● Work request: Will you output all of the data below exactly, omitting the images?

------------------------------------------------------------

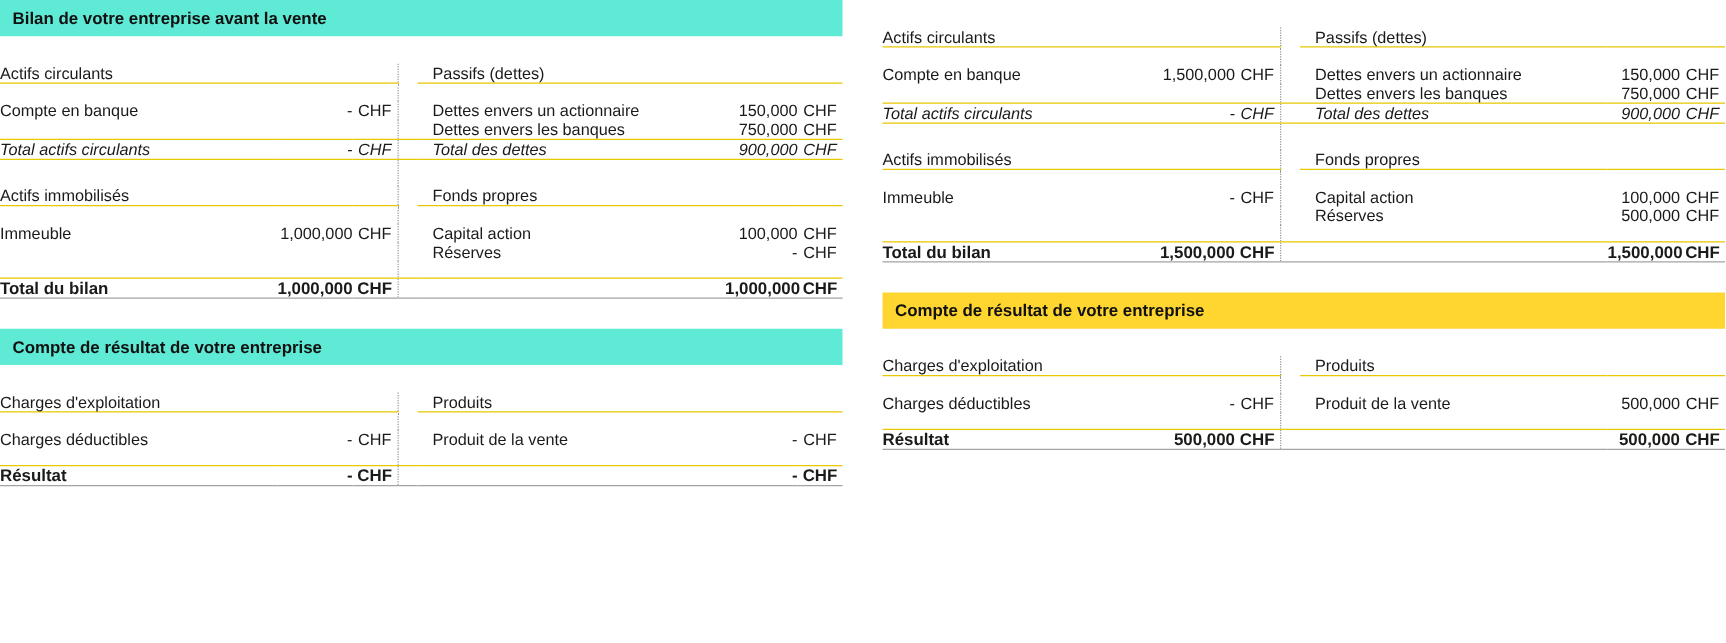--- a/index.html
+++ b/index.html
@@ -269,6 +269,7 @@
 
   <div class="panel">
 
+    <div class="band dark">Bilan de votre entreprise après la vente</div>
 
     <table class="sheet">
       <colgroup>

------------------------------------------------------------

● Final answer:
--- a/index.html
+++ b/index.html
@@ -269,6 +269,7 @@
 
   <div class="panel">
 
+    <div class="band dark">Bilan de votre entreprise après la vente</div>
 
     <table class="sheet">
       <colgroup>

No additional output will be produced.